Nagin, who was in office during the arrival and immediate aftermath of Hurricane Katrina in 2005, was recently indicted on 21 federal charges, including conspiracy, wire fraud, bribery, money laundering and filing false tax returns while in office. Among other charges, federal prosecutors allege that Nagin accepted more than $160,000 in bribes and loads of granite for a family business in exchange for issuing millions of dollars in post-Katrina city contract work to businessman Frank Fradella.
Nagin should be presumed innocent unless proven guilty in court. In the court of public opinion, however, the tarnished image of Nagin and his administration has already complicated the Crescent City’s continuing recovery from the 2005 hurricane.
Fradella pleaded guilty in June to conspiracy to commit bribery.
Prosecutors allege that Nagin accepted at least $60,000 in payoffs from businessman Rodney Williams, who pleaded guilty last year to a charge of conspiracy. Greg Meffert, a former technology officer under Nagin, has pleaded guilty to charges he took bribes and kickbacks to steer city business to businessman Mark St. Pierre. Anthony Jones, who served as the city’s chief technology officer in Nagin’s administration, also pleaded guilty to accepting payoffs. St. Pierre was convicted in 2011 of charges that include conspiracy, bribery and money-laundering.
Given the web of corruption within Nagin’s administration that’s already been exposed, the former mayor’s indictment is not a surprise.
As champions of New Orleans fought for its survival after Katrina, cynics suggested that the city’s culture of corruption made it unworthy of aid. We strongly disagreed with that notion — and still do. We are also aware that political corruption can occur anywhere. Although public officials in New Orleans — and the rest of Louisiana — suffer from a reputation for wrongdoing, we know that Louisiana certainly has no monopoly on these kinds of abuses of the public trust.
But as the mayor of New Orleans after Hurricane Katrina, Nagin had a special obligation to advance an administration of high ethical standards. The watchful eyes of the world on the city’s recovery demanded no less.

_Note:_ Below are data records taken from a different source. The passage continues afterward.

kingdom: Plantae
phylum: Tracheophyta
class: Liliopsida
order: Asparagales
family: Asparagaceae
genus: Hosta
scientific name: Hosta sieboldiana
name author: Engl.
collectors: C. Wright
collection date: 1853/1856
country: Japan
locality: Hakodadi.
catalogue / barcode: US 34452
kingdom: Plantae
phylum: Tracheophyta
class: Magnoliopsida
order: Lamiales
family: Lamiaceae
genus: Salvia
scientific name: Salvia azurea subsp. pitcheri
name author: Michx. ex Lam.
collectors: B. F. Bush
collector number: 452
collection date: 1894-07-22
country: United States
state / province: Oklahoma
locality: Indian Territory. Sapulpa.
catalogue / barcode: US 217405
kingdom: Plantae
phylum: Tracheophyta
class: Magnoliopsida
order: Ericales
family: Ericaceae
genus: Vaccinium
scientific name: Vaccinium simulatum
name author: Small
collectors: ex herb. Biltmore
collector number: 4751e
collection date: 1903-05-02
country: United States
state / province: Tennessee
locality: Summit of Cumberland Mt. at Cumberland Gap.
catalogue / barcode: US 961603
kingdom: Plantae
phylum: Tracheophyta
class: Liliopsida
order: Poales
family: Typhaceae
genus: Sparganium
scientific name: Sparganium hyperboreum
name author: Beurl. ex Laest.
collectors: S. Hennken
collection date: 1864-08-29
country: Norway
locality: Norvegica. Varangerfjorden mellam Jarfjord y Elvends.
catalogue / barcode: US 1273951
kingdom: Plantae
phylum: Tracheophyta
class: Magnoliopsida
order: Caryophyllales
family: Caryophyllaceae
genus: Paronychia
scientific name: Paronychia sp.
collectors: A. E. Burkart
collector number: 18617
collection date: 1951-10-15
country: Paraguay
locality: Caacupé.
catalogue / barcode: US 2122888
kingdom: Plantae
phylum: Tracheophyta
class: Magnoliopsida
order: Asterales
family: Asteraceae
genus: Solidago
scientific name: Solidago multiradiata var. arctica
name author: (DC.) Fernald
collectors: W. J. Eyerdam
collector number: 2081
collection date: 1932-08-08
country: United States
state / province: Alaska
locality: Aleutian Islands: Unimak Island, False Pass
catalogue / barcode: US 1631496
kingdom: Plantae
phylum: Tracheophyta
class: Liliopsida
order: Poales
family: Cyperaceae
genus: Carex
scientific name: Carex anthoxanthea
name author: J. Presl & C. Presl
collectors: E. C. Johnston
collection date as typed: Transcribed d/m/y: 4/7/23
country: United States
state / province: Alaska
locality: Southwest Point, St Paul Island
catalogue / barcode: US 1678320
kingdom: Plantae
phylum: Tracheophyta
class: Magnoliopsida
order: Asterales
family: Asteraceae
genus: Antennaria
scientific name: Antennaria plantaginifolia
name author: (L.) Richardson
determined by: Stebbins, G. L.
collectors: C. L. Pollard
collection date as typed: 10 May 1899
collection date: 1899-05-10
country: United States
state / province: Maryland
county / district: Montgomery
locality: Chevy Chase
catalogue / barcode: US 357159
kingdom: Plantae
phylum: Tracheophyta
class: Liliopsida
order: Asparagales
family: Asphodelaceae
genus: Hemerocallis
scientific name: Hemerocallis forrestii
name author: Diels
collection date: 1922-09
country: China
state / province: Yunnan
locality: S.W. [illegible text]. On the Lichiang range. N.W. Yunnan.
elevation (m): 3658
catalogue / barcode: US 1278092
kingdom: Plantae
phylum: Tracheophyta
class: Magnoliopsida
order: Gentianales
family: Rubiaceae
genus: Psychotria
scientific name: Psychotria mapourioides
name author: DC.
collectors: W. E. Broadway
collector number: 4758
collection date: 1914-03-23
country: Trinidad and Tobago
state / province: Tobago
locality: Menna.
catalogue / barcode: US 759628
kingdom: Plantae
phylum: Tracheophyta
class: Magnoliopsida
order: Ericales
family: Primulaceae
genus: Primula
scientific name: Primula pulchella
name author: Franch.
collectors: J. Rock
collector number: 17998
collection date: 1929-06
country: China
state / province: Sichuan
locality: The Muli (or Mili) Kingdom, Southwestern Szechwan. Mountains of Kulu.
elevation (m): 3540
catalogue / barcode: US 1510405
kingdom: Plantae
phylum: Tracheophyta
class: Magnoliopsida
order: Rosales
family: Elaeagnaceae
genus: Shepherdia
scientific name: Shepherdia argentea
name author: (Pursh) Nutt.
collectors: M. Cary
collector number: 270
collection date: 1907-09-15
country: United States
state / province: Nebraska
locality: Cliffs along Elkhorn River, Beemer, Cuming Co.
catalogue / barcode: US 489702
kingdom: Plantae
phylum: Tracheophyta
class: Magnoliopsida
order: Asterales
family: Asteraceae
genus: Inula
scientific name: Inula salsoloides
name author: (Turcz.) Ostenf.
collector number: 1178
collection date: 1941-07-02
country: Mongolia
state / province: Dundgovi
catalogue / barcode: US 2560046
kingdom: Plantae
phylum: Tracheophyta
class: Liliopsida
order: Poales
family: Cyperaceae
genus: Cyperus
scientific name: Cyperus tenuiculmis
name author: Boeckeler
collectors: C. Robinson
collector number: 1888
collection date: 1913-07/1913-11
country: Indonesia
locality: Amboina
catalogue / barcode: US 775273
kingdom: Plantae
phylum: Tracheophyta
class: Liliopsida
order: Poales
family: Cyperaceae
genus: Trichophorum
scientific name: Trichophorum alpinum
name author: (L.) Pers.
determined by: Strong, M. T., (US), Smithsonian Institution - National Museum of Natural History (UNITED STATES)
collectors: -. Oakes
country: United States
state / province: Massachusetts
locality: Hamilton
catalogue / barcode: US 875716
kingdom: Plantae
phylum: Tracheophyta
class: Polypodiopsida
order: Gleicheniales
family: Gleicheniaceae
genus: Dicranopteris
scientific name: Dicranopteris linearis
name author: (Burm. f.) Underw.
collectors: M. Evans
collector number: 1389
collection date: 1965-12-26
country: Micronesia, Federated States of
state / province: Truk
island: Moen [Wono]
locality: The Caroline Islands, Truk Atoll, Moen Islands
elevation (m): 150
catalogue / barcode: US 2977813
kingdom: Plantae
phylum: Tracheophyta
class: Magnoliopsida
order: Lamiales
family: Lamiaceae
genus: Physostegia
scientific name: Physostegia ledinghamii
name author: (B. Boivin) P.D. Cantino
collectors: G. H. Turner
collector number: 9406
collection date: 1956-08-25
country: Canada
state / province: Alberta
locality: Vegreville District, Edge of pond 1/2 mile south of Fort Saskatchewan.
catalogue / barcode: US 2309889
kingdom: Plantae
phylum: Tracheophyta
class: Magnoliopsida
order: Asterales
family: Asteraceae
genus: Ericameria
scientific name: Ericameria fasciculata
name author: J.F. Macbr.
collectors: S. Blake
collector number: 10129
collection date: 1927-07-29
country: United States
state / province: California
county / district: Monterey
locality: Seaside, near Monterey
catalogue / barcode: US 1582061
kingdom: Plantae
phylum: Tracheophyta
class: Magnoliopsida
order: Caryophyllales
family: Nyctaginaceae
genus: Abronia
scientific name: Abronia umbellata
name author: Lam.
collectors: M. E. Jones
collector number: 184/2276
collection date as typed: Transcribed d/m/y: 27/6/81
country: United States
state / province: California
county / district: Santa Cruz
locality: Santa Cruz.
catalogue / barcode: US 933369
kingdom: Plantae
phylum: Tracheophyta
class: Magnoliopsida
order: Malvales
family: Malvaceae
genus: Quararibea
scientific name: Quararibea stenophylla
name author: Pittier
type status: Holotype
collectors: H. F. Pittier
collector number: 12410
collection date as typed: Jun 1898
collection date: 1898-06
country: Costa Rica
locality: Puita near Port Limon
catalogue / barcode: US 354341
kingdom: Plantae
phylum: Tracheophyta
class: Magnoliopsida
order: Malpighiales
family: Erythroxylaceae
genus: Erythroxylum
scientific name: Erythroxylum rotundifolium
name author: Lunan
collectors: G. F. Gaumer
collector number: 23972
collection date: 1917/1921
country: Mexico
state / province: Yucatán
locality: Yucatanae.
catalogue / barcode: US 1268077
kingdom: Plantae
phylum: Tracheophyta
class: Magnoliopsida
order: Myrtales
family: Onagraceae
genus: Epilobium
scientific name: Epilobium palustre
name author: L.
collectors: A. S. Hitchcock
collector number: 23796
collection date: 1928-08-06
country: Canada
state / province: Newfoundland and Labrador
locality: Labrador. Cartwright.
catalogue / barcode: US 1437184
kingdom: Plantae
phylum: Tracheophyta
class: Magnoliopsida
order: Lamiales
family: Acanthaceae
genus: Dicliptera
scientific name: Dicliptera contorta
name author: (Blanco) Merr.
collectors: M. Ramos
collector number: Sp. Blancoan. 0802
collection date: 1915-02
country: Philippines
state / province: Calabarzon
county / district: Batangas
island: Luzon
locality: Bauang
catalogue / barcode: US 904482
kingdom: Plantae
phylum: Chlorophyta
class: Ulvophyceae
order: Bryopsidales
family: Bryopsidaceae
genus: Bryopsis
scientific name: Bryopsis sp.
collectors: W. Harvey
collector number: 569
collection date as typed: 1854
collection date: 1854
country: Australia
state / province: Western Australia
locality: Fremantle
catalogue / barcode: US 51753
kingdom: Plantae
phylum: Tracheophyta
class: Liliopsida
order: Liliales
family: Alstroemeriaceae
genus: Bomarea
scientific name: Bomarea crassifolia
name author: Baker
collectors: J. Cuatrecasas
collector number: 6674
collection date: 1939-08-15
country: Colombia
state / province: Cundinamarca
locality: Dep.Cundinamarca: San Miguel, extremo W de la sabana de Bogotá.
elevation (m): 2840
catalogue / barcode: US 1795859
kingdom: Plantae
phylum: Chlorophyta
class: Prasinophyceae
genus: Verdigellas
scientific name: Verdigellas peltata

Regardless of legal outcome of his indictments, Nagin is already known as a mayor who presided over an administration plagued by criminal activity. In sadly affirming Louisiana’s stereotype as a haven for corruption, Nagin has already compromised the ability of future New Orleans leaders to secure outside help after future disasters. He has also frustrated the Crescent City’s efforts to attract outside investment. That’s a loss not only for New Orleans, but for residents throughout the state whose destiny is connected with the future of Louisiana’s most famous city.